When the book could no longer keep him entertained, he had left the palace, weaving through the crowded Asgardian streets and following cobbled roads into a greener horizon. It wasn't long before he was away—away from the hustle and bustle, down into fields of swaying reeds and tumbling waterfalls. His mother had shown him this place. A place full of untapped magic and unreserved potential. It had been an escape.

And that's how Loki had felt, leaning back in the grasses, closing his eyes and marvelling at the warmth on his face. He'd loved this place. His sanctuary. He didn't have to pretend out here. He didn't have to be strong. He was just him. Loki. The child born with a silver tongue...the shimmer of magic at his fingertips.

As usual, Thor had spoiled it all.

Thor and his friends.

When his brother had trampled through the grasses, raucous laughter on his lips, goaded by his group of idiot lackeys, Loki had never known fury like it. It was all-encompassing. Mind-numbing. Their complete disregard for his space, the natural beauty around them. How they whipped at the tall flowers with their overly large swords. Their taunts at him being a loner, a loser. How he would never see the glory that was soon to be bestowed on Thor.

The words had left his lips before he'd known he'd uttered them. Words of destruction and cruelty that had been weaved into his brain only hours before. For the books, he now was beginning to read were much different from the books his mother would lend him. His thirst for knowledge of the magical arts had grown beyond that now.

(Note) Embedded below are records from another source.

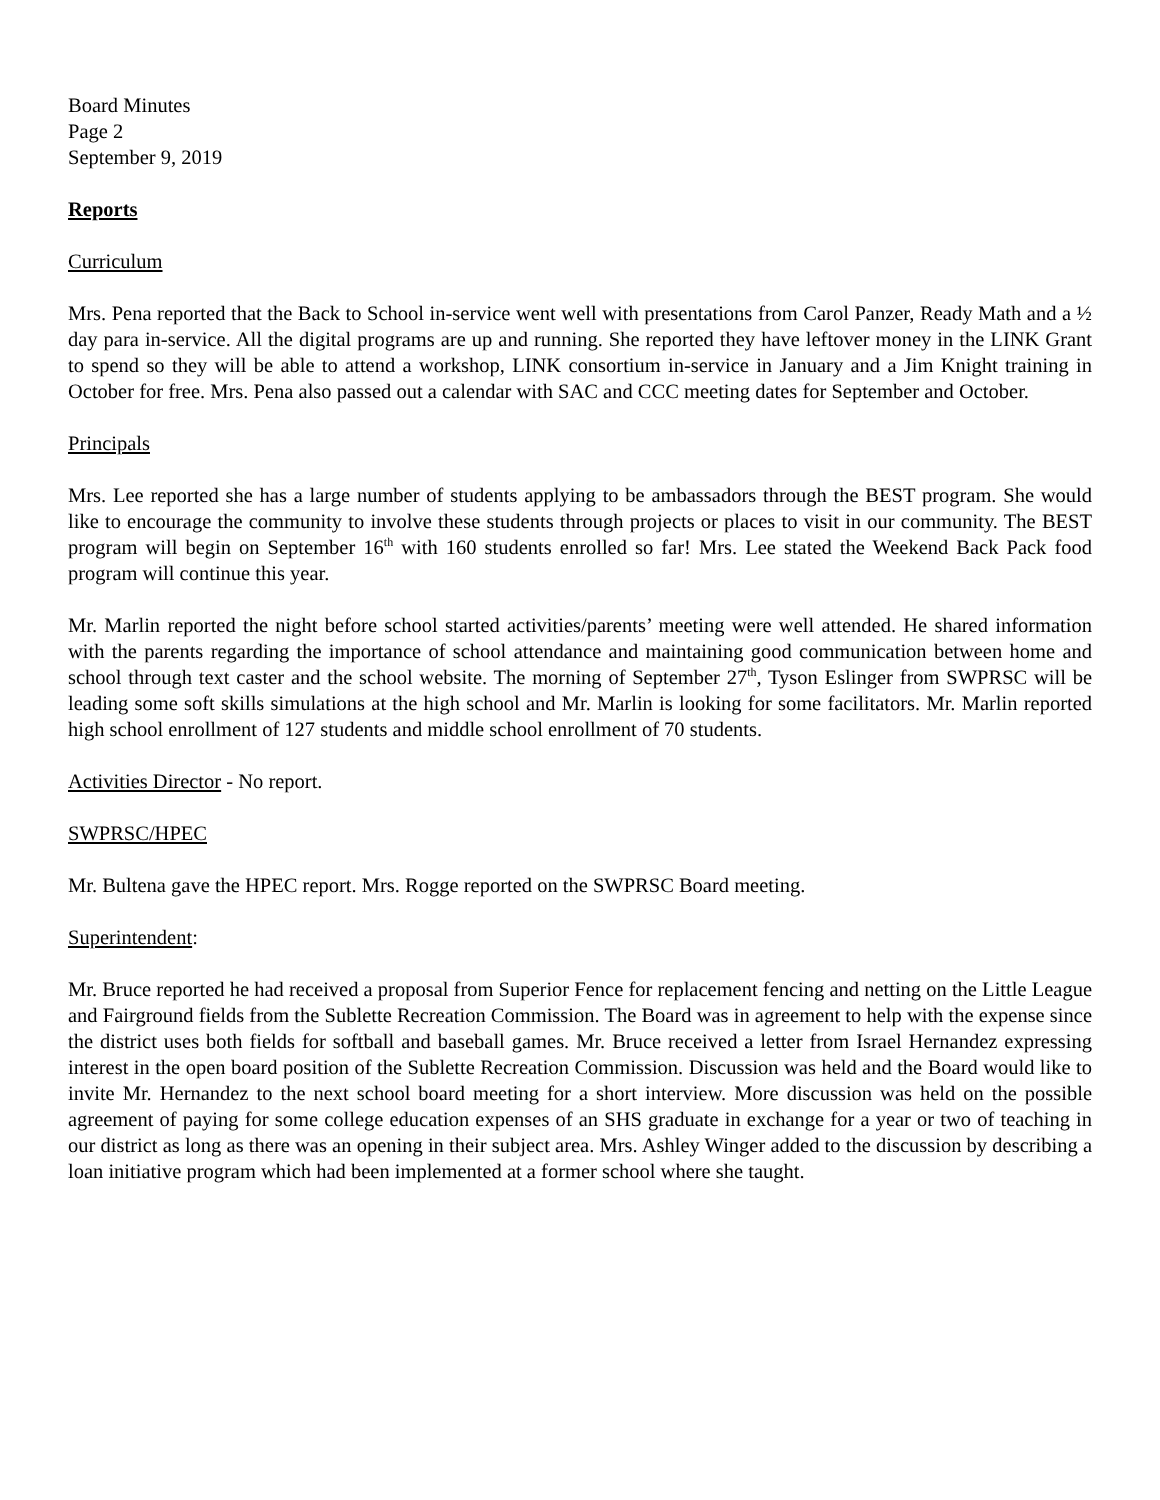Board Minutes
Page 2
September 9, 2019
Reports
Curriculum
Mrs. Pena reported that the Back to School in-service went well with presentations from Carol Panzer, Ready Math and a ½ day para in-service. All the digital programs are up and running. She reported they have leftover money in the LINK Grant to spend so they will be able to attend a workshop, LINK consortium in-service in January and a Jim Knight training in October for free. Mrs. Pena also passed out a calendar with SAC and CCC meeting dates for September and October.
Principals
Mrs. Lee reported she has a large number of students applying to be ambassadors through the BEST program. She would like to encourage the community to involve these students through projects or places to visit in our community. The BEST program will begin on September 16<sup>th</sup> with 160 students enrolled so far! Mrs. Lee stated the Weekend Back Pack food program will continue this year.
Mr. Marlin reported the night before school started activities/parents’ meeting were well attended. He shared information with the parents regarding the importance of school attendance and maintaining good communication between home and school through text caster and the school website. The morning of September 27<sup>th</sup>, Tyson Eslinger from SWPRSC will be leading some soft skills simulations at the high school and Mr. Marlin is looking for some facilitators. Mr. Marlin reported high school enrollment of 127 students and middle school enrollment of 70 students.
Activities Director - No report.
SWPRSC/HPEC
Mr. Bultena gave the HPEC report. Mrs. Rogge reported on the SWPRSC Board meeting.
Superintendent:
Mr. Bruce reported he had received a proposal from Superior Fence for replacement fencing and netting on the Little League and Fairground fields from the Sublette Recreation Commission. The Board was in agreement to help with the expense since the district uses both fields for softball and baseball games. Mr. Bruce received a letter from Israel Hernandez expressing interest in the open board position of the Sublette Recreation Commission. Discussion was held and the Board would like to invite Mr. Hernandez to the next school board meeting for a short interview. More discussion was held on the possible agreement of paying for some college education expenses of an SHS graduate in exchange for a year or two of teaching in our district as long as there was an opening in their subject area. Mrs. Ashley Winger added to the discussion by describing a loan initiative program which had been implemented at a former school where she taught.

And out here, those words took a much stronger form than he could have anticipated.

The spell Loki quickly weaved had sucked the breath from their lungs. Clamped them as tight as squashed bellows. And in the depths of Loki's mind, as he'd watched them all clutch pointlessly at their throats, something inside him had smiled.

It was only when Thor fell to his knees that he realised the gravity of the situation. The hopelessness on his brother's face. Why weren't they fighting back? They always fought back. It'd be a question that would haunt his mind every time he'd think back to this moment.

Loki had tried to pull the power back. He'd never used a spell like this. It was certainly not something Mother would have agreed to him learning. And part of him was shocked that he'd even remembered it, as if the words on the page had taken their own form inside his mind. A living script that used his lips for their own purpose.

"Stop!" he'd screamed. "Stop!" But the spell had continued to squeeze. And the more it squeezed, the more Loki felt their lives start to slip away.

Thor's face had been red, his eyes bulging, his body giving out and laying him prone on the grass. The sword at his side seemed childlike now. Powerless without the weald of a hand. It was a distinct part of this memory that Loki could recall. His brother, weak.